What to do: Each line below must be written out exactly as shown.

Supplied information:
########################################
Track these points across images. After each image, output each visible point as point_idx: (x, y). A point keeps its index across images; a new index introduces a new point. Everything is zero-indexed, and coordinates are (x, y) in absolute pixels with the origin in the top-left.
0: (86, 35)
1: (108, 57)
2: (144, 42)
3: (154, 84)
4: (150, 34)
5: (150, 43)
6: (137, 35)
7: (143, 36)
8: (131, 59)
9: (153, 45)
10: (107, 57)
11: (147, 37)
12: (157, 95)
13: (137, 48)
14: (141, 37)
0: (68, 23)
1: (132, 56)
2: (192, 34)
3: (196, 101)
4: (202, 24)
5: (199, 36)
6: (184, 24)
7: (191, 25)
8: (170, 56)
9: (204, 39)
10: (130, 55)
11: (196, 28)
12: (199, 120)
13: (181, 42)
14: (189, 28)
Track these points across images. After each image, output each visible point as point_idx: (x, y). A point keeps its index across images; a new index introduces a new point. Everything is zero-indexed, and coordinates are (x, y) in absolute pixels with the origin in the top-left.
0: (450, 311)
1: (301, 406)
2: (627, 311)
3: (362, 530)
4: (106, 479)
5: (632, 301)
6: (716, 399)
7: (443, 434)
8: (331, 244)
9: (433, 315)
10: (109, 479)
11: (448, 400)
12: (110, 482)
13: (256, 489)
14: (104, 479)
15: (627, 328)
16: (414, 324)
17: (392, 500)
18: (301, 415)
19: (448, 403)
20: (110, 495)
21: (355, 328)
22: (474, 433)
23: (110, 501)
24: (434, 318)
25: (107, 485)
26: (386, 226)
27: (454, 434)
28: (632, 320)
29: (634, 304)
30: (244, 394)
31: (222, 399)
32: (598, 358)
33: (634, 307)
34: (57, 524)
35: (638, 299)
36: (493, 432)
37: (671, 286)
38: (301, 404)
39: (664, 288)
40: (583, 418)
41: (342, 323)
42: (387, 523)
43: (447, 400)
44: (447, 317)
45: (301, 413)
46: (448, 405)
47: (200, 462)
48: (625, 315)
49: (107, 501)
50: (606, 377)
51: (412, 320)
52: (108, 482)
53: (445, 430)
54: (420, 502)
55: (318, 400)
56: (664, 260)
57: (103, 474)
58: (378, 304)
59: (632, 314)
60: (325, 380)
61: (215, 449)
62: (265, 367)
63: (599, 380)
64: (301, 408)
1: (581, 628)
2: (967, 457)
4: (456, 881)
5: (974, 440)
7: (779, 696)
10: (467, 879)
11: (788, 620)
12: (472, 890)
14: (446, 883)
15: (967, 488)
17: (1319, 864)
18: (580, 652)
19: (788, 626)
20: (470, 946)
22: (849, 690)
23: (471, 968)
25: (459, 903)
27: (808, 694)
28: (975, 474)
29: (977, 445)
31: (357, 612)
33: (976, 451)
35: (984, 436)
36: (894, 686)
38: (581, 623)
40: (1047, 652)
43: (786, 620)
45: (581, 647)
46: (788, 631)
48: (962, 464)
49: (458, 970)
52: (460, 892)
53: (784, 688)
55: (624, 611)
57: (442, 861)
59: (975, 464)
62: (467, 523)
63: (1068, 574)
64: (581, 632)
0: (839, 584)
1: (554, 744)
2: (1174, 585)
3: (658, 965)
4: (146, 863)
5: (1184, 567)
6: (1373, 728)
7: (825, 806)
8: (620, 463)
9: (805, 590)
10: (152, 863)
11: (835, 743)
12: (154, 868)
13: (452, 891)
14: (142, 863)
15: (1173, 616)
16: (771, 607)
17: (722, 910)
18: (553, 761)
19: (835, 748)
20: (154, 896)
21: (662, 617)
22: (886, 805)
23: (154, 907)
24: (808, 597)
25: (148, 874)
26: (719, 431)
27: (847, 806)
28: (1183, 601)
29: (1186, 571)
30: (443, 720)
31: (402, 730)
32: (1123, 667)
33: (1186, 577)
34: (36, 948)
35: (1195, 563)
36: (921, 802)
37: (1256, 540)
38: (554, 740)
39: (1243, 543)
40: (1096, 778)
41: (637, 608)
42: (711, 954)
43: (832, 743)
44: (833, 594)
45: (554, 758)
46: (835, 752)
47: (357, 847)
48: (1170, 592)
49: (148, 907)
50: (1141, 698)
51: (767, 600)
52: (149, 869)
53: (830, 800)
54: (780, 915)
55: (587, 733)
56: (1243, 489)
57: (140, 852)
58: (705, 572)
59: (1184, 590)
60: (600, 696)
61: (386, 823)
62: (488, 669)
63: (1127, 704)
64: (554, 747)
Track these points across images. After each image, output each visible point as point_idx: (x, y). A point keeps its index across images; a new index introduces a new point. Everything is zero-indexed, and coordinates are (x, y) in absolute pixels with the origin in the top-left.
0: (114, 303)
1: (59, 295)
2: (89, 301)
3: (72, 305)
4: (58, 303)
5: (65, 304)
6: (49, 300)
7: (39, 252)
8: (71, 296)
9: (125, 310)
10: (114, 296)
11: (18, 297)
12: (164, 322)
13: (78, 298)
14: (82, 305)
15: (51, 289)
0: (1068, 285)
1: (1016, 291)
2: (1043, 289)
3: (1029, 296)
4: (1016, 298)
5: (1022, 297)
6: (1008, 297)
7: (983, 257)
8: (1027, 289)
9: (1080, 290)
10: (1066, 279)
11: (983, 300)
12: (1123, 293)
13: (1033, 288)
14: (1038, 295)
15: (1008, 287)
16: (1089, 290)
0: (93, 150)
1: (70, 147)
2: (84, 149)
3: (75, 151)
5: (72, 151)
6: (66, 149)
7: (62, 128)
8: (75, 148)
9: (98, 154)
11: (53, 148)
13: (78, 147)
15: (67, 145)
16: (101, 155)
########################################
Final answer:
Track these points across images. After each image, output each visible point as point_idx: (x, y). A point keeps its index across images; a new index introduces a new point. Everything is zero-indexed, and coordinates are (x, y) in absolute pixels with the origin in the top-left.
0: (86, 35)
1: (108, 57)
2: (144, 42)
3: (154, 84)
4: (150, 34)
5: (150, 43)
6: (137, 35)
7: (143, 36)
8: (131, 59)
9: (153, 45)
10: (107, 57)
11: (147, 37)
12: (157, 95)
13: (137, 48)
14: (141, 37)
0: (68, 23)
1: (132, 56)
2: (192, 34)
3: (196, 101)
4: (202, 24)
5: (199, 36)
6: (184, 24)
7: (191, 25)
8: (170, 56)
9: (204, 39)
10: (130, 55)
11: (196, 28)
12: (199, 120)
13: (181, 42)
14: (189, 28)
Track these points across images. After each image, output each visible point as point_idx: (x, y). A point keeps its index across images; a new index introduces a new point. Everything is zero-indexed, and coordinates are (x, y) in absolute pixels with the origin in the top-left.
0: (450, 311)
1: (301, 406)
2: (627, 311)
3: (362, 530)
4: (106, 479)
5: (632, 301)
6: (716, 399)
7: (443, 434)
8: (331, 244)
9: (433, 315)
10: (109, 479)
11: (448, 400)
12: (110, 482)
13: (256, 489)
14: (104, 479)
15: (627, 328)
16: (414, 324)
17: (392, 500)
18: (301, 415)
19: (448, 403)
20: (110, 495)
21: (355, 328)
22: (474, 433)
23: (110, 501)
24: (434, 318)
25: (107, 485)
26: (386, 226)
27: (454, 434)
28: (632, 320)
29: (634, 304)
30: (244, 394)
31: (222, 399)
32: (598, 358)
33: (634, 307)
34: (57, 524)
35: (638, 299)
36: (493, 432)
37: (671, 286)
38: (301, 404)
39: (664, 288)
40: (583, 418)
41: (342, 323)
42: (387, 523)
43: (447, 400)
44: (447, 317)
45: (301, 413)
46: (448, 405)
47: (200, 462)
48: (625, 315)
49: (107, 501)
50: (606, 377)
51: (412, 320)
52: (108, 482)
53: (445, 430)
54: (420, 502)
55: (318, 400)
56: (664, 260)
57: (103, 474)
58: (378, 304)
59: (632, 314)
60: (325, 380)
61: (215, 449)
62: (265, 367)
63: (599, 380)
64: (301, 408)
1: (581, 628)
2: (967, 457)
4: (456, 881)
5: (974, 440)
7: (779, 696)
10: (467, 879)
11: (788, 620)
12: (472, 890)
14: (446, 883)
15: (967, 488)
17: (1319, 864)
18: (580, 652)
19: (788, 626)
20: (470, 946)
22: (849, 690)
23: (471, 968)
25: (459, 903)
27: (808, 694)
28: (975, 474)
29: (977, 445)
31: (357, 612)
33: (976, 451)
35: (984, 436)
36: (894, 686)
38: (581, 623)
40: (1047, 652)
43: (786, 620)
45: (581, 647)
46: (788, 631)
48: (962, 464)
49: (458, 970)
52: (460, 892)
53: (784, 688)
55: (624, 611)
57: (442, 861)
59: (975, 464)
62: (467, 523)
63: (1068, 574)
64: (581, 632)
0: (839, 584)
1: (554, 744)
2: (1174, 585)
3: (658, 965)
4: (146, 863)
5: (1184, 567)
6: (1373, 728)
7: (825, 806)
8: (620, 463)
9: (805, 590)
10: (152, 863)
11: (835, 743)
12: (154, 868)
13: (452, 891)
14: (142, 863)
15: (1173, 616)
16: (771, 607)
17: (722, 910)
18: (553, 761)
19: (835, 748)
20: (154, 896)
21: (662, 617)
22: (886, 805)
23: (154, 907)
24: (808, 597)
25: (148, 874)
26: (719, 431)
27: (847, 806)
28: (1183, 601)
29: (1186, 571)
30: (443, 720)
31: (402, 730)
32: (1123, 667)
33: (1186, 577)
34: (36, 948)
35: (1195, 563)
36: (921, 802)
37: (1256, 540)
38: (554, 740)
39: (1243, 543)
40: (1096, 778)
41: (637, 608)
42: (711, 954)
43: (832, 743)
44: (833, 594)
45: (554, 758)
46: (835, 752)
47: (357, 847)
48: (1170, 592)
49: (148, 907)
50: (1141, 698)
51: (767, 600)
52: (149, 869)
53: (830, 800)
54: (780, 915)
55: (587, 733)
56: (1243, 489)
57: (140, 852)
58: (705, 572)
59: (1184, 590)
60: (600, 696)
61: (386, 823)
62: (488, 669)
63: (1127, 704)
64: (554, 747)
Track these points across images. After each image, output each visible point as point_idx: (x, y). A point keeps its index across images; a new index introduces a new point. Everything is zero-indexed, and coordinates are (x, y) in absolute pixels with the origin in the top-left.
0: (114, 303)
1: (59, 295)
2: (89, 301)
3: (72, 305)
4: (58, 303)
5: (65, 304)
6: (49, 300)
7: (39, 252)
8: (71, 296)
9: (125, 310)
10: (114, 296)
11: (18, 297)
12: (164, 322)
13: (78, 298)
14: (82, 305)
15: (51, 289)
0: (1068, 285)
1: (1016, 291)
2: (1043, 289)
3: (1029, 296)
4: (1016, 298)
5: (1022, 297)
6: (1008, 297)
7: (983, 257)
8: (1027, 289)
9: (1080, 290)
10: (1066, 279)
11: (983, 300)
12: (1123, 293)
13: (1033, 288)
14: (1038, 295)
15: (1008, 287)
16: (1089, 290)
0: (93, 150)
1: (70, 147)
2: (84, 149)
3: (75, 151)
5: (72, 151)
6: (66, 149)
7: (62, 128)
8: (75, 148)
9: (98, 154)
11: (53, 148)
13: (78, 147)
15: (67, 145)
16: (101, 155)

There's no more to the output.